This is the structure of a xml-file (odt-file), which I try to parse:
<office:body>
<office:text>
<text:h text:style-name="P1" text:outline-level="2">Chapter 1</text:h>
<text:p text:style-name="Standard">Lorem ipsum. </text:p>
<text:h text:style-name="Heading3" text:outline-level="3">Subtitle 2</text:h>
<text:p text:style-name="Standard"><text:span text:style-name="T5">10</text:span><text:span text:style-name="T6">:</text:span><text:s/>Text (100%)</text:p>
<text:p text:style-name="Explanation">Further informations.</text:p>
<text:p text:style-name="Standard">9.7:<text:s/>Text (97%)</text:p>
<text:p text:style-name="Explanation">Further informations.</text:p>
<text:p text:style-name="Standard"><text:span text:style-name="T9">9.1:</text:span><text:s/>Text (91%)</text:p>
<text:p text:style-name="Explanation">Further informations.</text:p>
<text:p text:style-name="Explanation">More furter informations.</text:p>
</office:text>
</office:body>
With XML-Reader I did that this way:
while ($reader->read()){
if ($reader->nodeType == XMLREADER::ELEMENT && $reader->name === 'text:h') {
if ($reader->getAttribute('text:outline-level')=="2") $html .= '<h2>'.$reader->expand()->textContent.'</h2>';
}
elseif ($reader->nodeType == XMLREADER::ELEMENT && $reader->name === 'text:p') {
if ($reader->getAttribute('text:style-name')=="Standard") {
$html .= '<p>'.$reader->readInnerXML().'<p>';
}
else if {
// Doing something different
}
}
}
echo $html;
Now I would like to do the same thing with DOMDocument, but I need some help with the syntax.

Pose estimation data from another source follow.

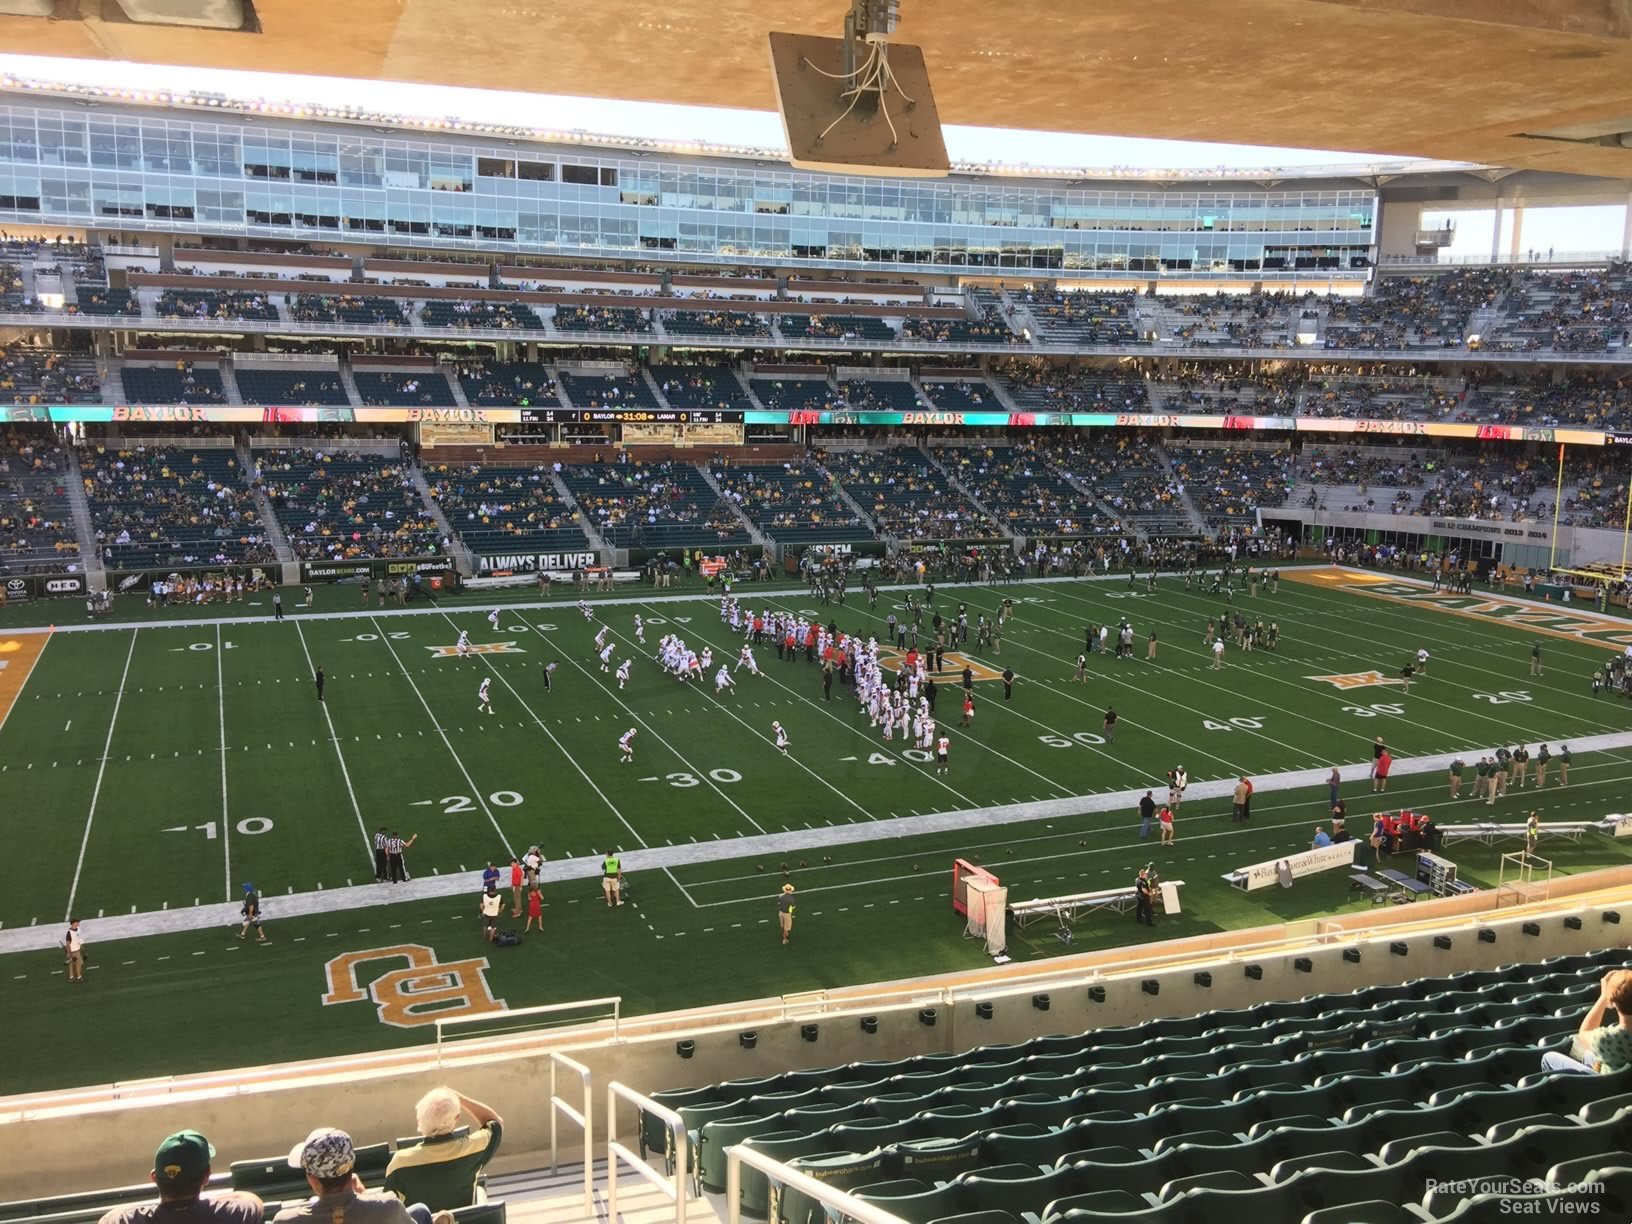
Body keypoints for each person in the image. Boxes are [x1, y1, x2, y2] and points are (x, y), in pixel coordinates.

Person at [98, 1131, 262, 1224]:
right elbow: (251, 1199)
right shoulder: (233, 1213)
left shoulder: (125, 1220)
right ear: (206, 1176)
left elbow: (108, 1218)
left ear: (154, 1177)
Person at [275, 1129, 433, 1224]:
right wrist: (366, 1197)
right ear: (351, 1167)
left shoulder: (285, 1220)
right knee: (420, 1211)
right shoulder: (389, 1207)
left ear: (312, 1178)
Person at [383, 1088, 504, 1212]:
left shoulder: (400, 1162)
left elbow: (388, 1211)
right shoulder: (473, 1148)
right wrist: (459, 1098)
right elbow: (496, 1122)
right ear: (457, 1118)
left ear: (419, 1120)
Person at [1540, 970, 1632, 1075]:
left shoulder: (1607, 1039)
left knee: (1548, 1058)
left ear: (1612, 1001)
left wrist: (1603, 997)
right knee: (1588, 1053)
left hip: (1608, 1087)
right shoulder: (1607, 1042)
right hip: (1626, 1084)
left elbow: (1584, 1033)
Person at [64, 917, 84, 985]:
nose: (78, 923)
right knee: (79, 963)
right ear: (73, 923)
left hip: (77, 949)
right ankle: (78, 977)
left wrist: (81, 945)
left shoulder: (78, 929)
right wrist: (68, 952)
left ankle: (71, 977)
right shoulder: (69, 933)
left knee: (72, 963)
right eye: (77, 922)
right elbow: (67, 944)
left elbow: (79, 937)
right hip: (73, 951)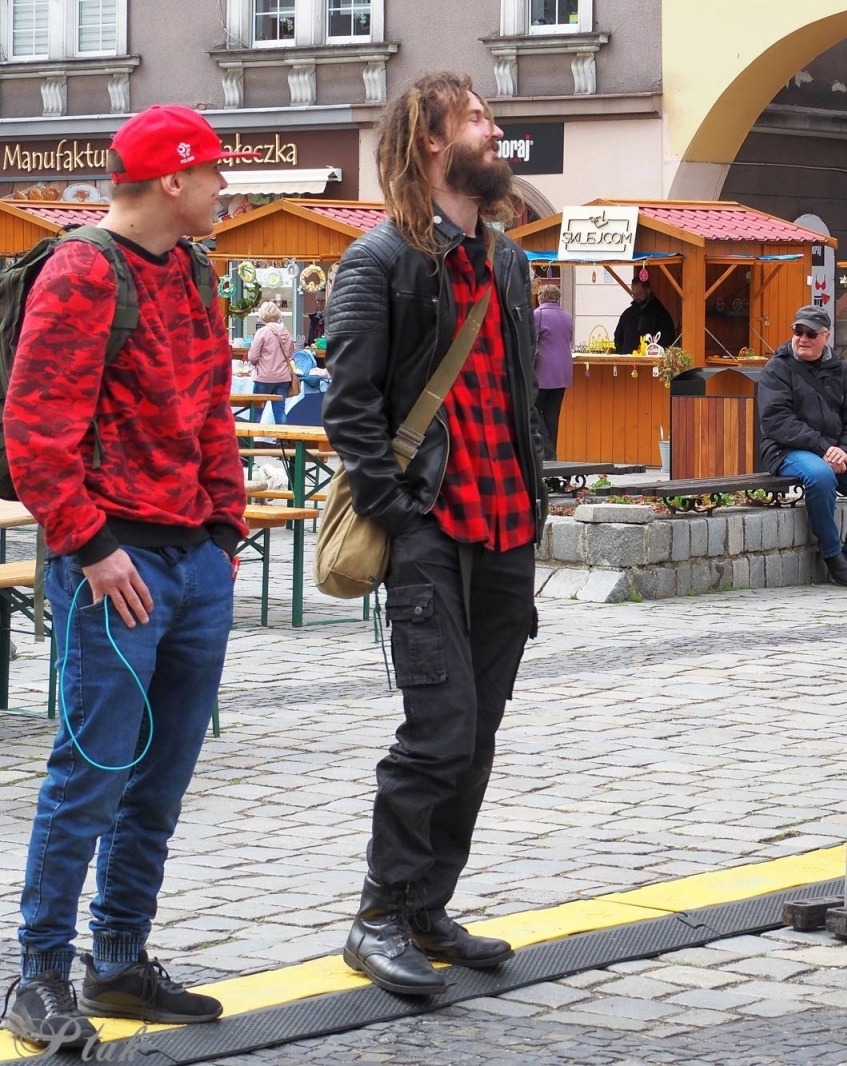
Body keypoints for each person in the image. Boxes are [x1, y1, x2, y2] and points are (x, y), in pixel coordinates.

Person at [0, 104, 255, 1048]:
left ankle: (118, 961)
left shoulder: (191, 268)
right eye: (216, 173)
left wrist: (224, 532)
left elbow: (213, 408)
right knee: (92, 771)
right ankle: (39, 975)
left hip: (191, 561)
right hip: (115, 565)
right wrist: (93, 547)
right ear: (174, 180)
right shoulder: (80, 271)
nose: (226, 188)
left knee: (162, 777)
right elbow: (36, 433)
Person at [323, 71, 546, 998]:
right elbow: (350, 410)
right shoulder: (379, 264)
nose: (495, 132)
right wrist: (403, 513)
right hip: (431, 532)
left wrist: (537, 498)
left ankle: (425, 905)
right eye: (478, 120)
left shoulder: (508, 262)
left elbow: (524, 398)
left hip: (504, 529)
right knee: (438, 730)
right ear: (430, 141)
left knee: (480, 731)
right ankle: (377, 915)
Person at [757, 304, 847, 588]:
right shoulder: (776, 368)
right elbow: (777, 421)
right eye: (798, 331)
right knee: (820, 476)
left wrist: (846, 449)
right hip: (787, 450)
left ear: (826, 336)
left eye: (811, 333)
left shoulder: (840, 369)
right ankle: (832, 556)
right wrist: (823, 448)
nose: (803, 338)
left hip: (834, 451)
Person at [532, 284, 573, 460]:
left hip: (542, 372)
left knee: (533, 409)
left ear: (541, 297)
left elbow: (530, 341)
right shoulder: (567, 317)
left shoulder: (537, 315)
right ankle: (552, 455)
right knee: (552, 415)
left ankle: (548, 454)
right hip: (563, 373)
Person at [246, 300, 296, 424]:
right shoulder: (286, 332)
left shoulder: (262, 332)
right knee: (279, 412)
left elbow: (253, 357)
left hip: (264, 377)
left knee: (257, 411)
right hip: (283, 378)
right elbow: (290, 354)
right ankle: (283, 440)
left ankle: (252, 440)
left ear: (263, 315)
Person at [613, 276, 678, 354]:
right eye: (634, 294)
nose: (636, 297)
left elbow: (668, 341)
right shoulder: (627, 315)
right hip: (627, 362)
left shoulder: (661, 316)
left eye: (639, 294)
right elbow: (618, 338)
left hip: (652, 363)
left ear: (648, 291)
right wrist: (623, 353)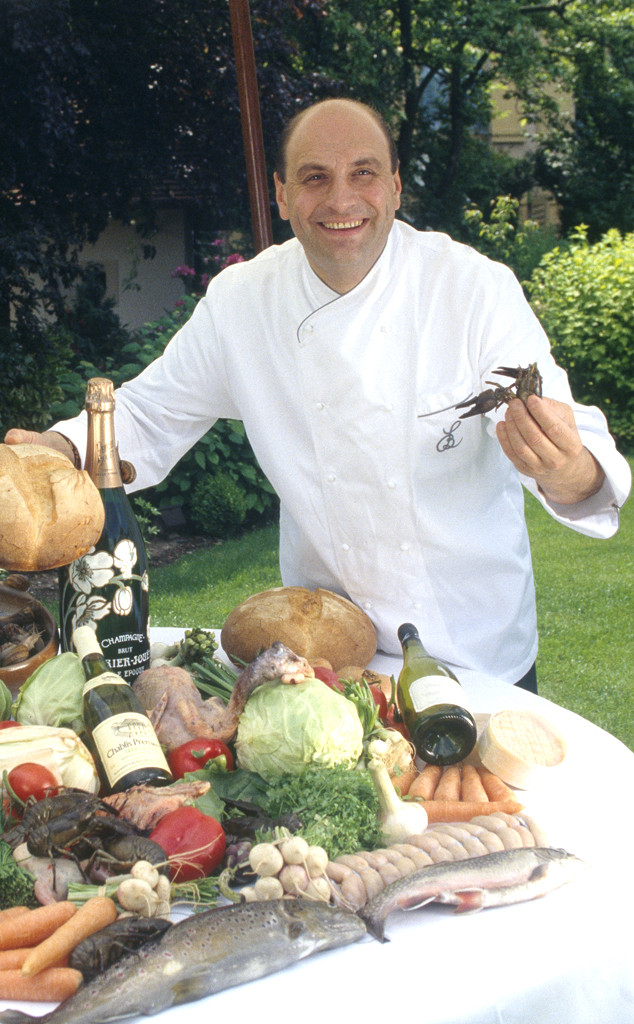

How can I loop through all children of office:text? While looping through all nodes, I would check via if/else what to do (text:h vs. text:p).
I also need to replace every text:s (if there are such elements in text:p) with a whitespace...
$reader = new DOMDocument();
$reader->preserveWhiteSpace = false;
$reader->load('zip://content.odt#content.xml');
$body = $reader->getElementsByTagName( 'office:text' )->item( 0 );
foreach( $body->childNodes as $node ) echo $node->nodeName . PHP_EOL;
Or would it be smarter to loop through all text elements? If this is the case, still the question, how to do that.
$elements = $reader->getElementsByTagName('text');
foreach($elements as $node){
foreach($node->childNodes as $child) {
echo $child->nodeName.': ';
echo $child->nodeValue.'<br>';
// check for type...
}
}